Job 1:
Lay out the listing below as a numbered list, taking everything from the line containing "Janvier - Février - Mars 1981" down to the line containing "Que bueno que era, pero era Haislip no?", both lines included, and skipping blank lines.

Document passage Block Start

Weather is the ruler of life and activity in the Everest region. On April 18, weather caused catastrophe on Everest. An avalanche on the Khumbu Icefields killed 16 sherpas, the worst disaster ever on Everest. More than 4,000 climbers have summited Everest since Sir Edmund Hillary
and Tenzing Norgay
first did in 1953. The ripples of this year’s horrific event will affect thousands of sherpas, porters and more who were to make the majority of their earnings for the year during the short climbing season. All expeditions to summit Everest were cancelled for this season.
There are many treks in the Everest area besides actually trying to summit Everest. Just getting to Everest Base Camp at 17,600 feet is an arduous 8-12 day bucket list adventure for many. Ours was not nearly so ambitious; we would spend just 5 days in the region, hiking up to the famed Namche Bazar
at 11,320 feet and a few other villages up to 12,500 feet.
Fog and clouds delayed our departure from Kathmandu to Lukla. Though we had an appointment for later in the week at the US Embassy (oops, used up all our passport pages), we decided to go wait in line while we hoped for the weather to clear. We weren’t allowed to take a picture of the US Embassy, even from across the street. The inside looked like any DMV in Dallas (with a switch of nationality of the waiting patrons). Of course, by the time we emerged with fat enhanced passports in hand, our nervous guide, Lhakpa, said the last flight had taken off for Lukla. Hurrying the driver toward the airport, he assured us he still thought we could get there. Huh?
Turns out, Yeti Airlines, Tara Airlines, Thamserku (our trekking company) and the Yeti Mountain Homes (Lodges) we were booked in are all owned by the same company. All smiles and high-fives, his associates were waiting to rush us through security at the airport. Lhakpa led us out to the Tara Air ‘cargo’ plane that would carry us to Lukla. This was actually a 14-seat passenger plane, but for this trip, it had 12 seats full of beer and rice… and us. Funny.
The real adventure though started as we neared Lukla, as thrilling a plane ride as we’ve ever had. We passed so close to mountains we felt we could touch them, and landed on a 1500 foot uphill landing strip hewn out of the rock mountainside at 9,400 feet. Welcome to Tenzing-Hillary Airport.
Since we’ve now landed and taken off successfully, I’ll share these videos
. And our video of the downhill takeoffs
The hiking and the terrain in the Mt. Everest region was much different than the Annapurna area. The rugged cliffs, giant fir trees, milky blue glacial rivers and looming peaks all around were much more reminiscent of the Canadian Rockies (except the looming peaks here were 20,000-28,000 feet high).
At some point the trails may well have been nicely paved stone walkways like the Annapurna area, but constant streams of mules, oxen and yaks carrying goods from Lukla upwards (no roads at all up here) have made them treacherously uneven, especially when slippery with mud. This area was also MUCH more crowded, the trails an almost constant highway of hikers, porters, and animals. There’s just one thing you need to know about oxen trains and that is, “Get out of the way.” Each sharp-horned behemoth is loaded with 150 to 200 pounds of duffel bags, stoves, tables, chairs, you name it. The advice given: “Make sure you’re on the inside of the trail” when a beast train passes you. The choice between the oxen’s horns and the steep mountain slope was a no-win situation.

Document passage Block End
Records to use Block Start

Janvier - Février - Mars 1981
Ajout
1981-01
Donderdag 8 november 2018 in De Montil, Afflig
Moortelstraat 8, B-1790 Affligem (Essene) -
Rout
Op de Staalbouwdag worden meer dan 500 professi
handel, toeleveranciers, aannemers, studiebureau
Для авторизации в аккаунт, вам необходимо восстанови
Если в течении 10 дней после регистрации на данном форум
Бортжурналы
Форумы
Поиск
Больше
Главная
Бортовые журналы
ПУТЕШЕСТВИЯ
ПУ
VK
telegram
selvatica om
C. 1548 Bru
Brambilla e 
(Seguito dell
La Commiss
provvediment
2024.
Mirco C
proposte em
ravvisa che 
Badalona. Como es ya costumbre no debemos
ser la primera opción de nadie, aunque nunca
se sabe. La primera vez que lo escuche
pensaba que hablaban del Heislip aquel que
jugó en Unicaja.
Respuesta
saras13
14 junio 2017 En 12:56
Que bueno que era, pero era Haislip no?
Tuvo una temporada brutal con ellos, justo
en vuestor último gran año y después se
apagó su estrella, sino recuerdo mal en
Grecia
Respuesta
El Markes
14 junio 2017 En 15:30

Records to use Block End
Records to use Block Start

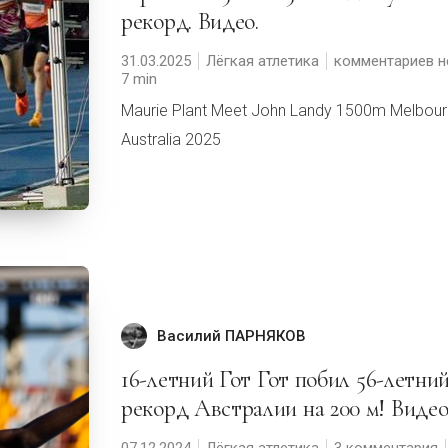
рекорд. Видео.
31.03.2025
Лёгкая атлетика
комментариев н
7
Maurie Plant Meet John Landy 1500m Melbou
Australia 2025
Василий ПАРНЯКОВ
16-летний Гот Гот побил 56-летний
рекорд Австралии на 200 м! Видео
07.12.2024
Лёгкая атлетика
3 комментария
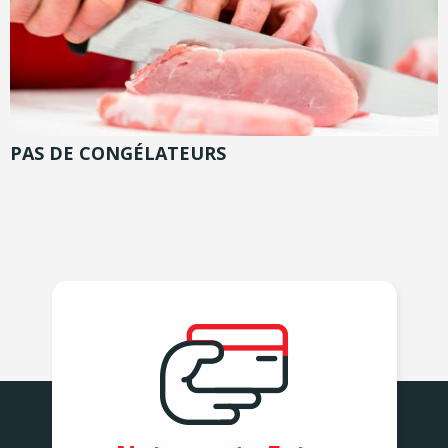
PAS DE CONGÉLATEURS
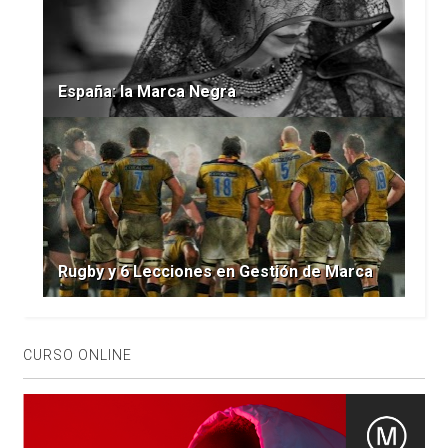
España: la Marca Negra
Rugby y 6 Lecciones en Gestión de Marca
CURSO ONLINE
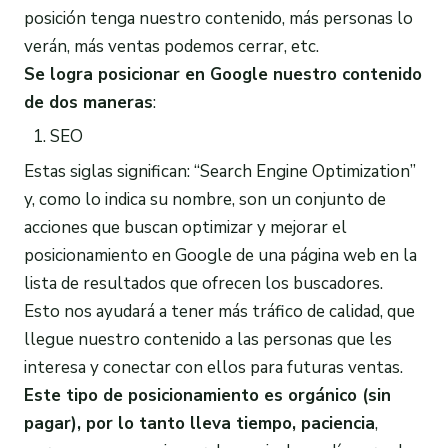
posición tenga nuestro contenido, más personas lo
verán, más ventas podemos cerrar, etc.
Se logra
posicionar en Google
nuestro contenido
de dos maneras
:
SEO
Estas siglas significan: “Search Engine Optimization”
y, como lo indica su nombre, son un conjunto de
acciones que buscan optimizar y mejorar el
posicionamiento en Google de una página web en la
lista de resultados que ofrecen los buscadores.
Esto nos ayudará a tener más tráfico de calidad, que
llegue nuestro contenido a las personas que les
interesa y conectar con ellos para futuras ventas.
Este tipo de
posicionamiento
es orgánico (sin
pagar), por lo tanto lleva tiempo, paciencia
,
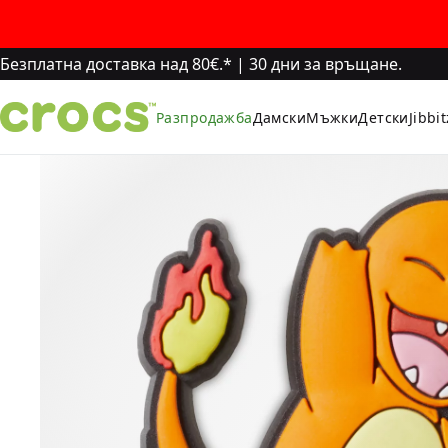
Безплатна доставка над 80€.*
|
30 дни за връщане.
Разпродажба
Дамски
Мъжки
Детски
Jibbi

Records to use Block End

Job 2:
Carry on the account of trekking in the Everest region, starting right after its final sentence.

Exercise output 1:
1. Janvier - Février - Mars 1981
2. Ajout
3. 1981-01
4. Donderdag 8 november 2018 in De Montil, Afflig
5. Moortelstraat 8, B-1790 Affligem (Essene) -
6. Rout
7. Op de Staalbouwdag worden meer dan 500 professi
8. handel, toeleveranciers, aannemers, studiebureau
9. Для авторизации в аккаунт, вам необходимо восстанови
10. Если в течении 10 дней после регистрации на данном форум
11. Бортжурналы
12. Форумы
13. Поиск
14. Больше
15. Главная
16. Бортовые журналы
17. ПУТЕШЕСТВИЯ
18. ПУ
19. VK
20. telegram
21. selvatica om
22. C. 1548 Bru
23. Brambilla e 
24. (Seguito dell
25. La Commiss
26. provvediment
27. 2024.
28. Mirco C
29. proposte em
30. ravvisa che 
31. Badalona. Como es ya costumbre no debemos
32. ser la primera opción de nadie, aunque nunca
33. se sabe. La primera vez que lo escuche
34. pensaba que hablaban del Heislip aquel que
35. jugó en Unicaja.
36. Respuesta
37. saras13
38. 14 junio 2017 En 12:56
39. Que bueno que era, pero era Haislip no?

Exercise output 2:
Given the higher altitudes, the temperatures were much colder than either Kathmandu or the Annapurnas. Thank goodness for electric heating pads on the mattresses and, since they didn’t reach the full length of the bed, for the trick of putting a bottle full of hot water down by my toes at night (learned that on the Kilimanjaro Trek). Where are those heated Japanese toilet seats when you really need them?
Every time we stopped for a break, a meal or arrival at a lodge, we were offered hot lemonade and hot tea. Hot water (never cold) was always served with our meals. Most of the lodges kept the guest ‘lounge’ nice and cozy with a wood burning stove. The Lukla lodge was by far our least favorite because they didn’t do this (spoiled, I know). We stayed there once on arrival and once on our way out, and for most of our time there, you could find me reading in bed, warmed by the heating pad. Even there, though, we felt lucky to be staying in Yeti Mountain Homes
; they are by far the nicest accommodations anywhere in the Everest region.
We crossed several high suspension bridges, often narrowly passing porters carrying huge loads or even animal trains. At one point a runaway yak, somehow escaped from his owner with no load at all, ran towards us all by his lonesome and luckily passed without incident. He was “Freeeee!!!!” At least for a moment.
We had several possible points in our trip for views of Mt. Everest
, but alas, the weather gods were not with us and we never got a glimpse. Too bad… but there’s always next time 🙂
Funny From the Trip:
Conversation with Yeti Mountain Lodge waitress:
Me: “Do you have any tonic, you know, tonic water?” (We hadn’t found any during the entire trek, nor any Diet Coke, Coke Zero or wine.) “Like to make a gin and tonic with, the drink gin and tonic?” Gesturing with my hands the pouring together of gin and tonic into a tumbler.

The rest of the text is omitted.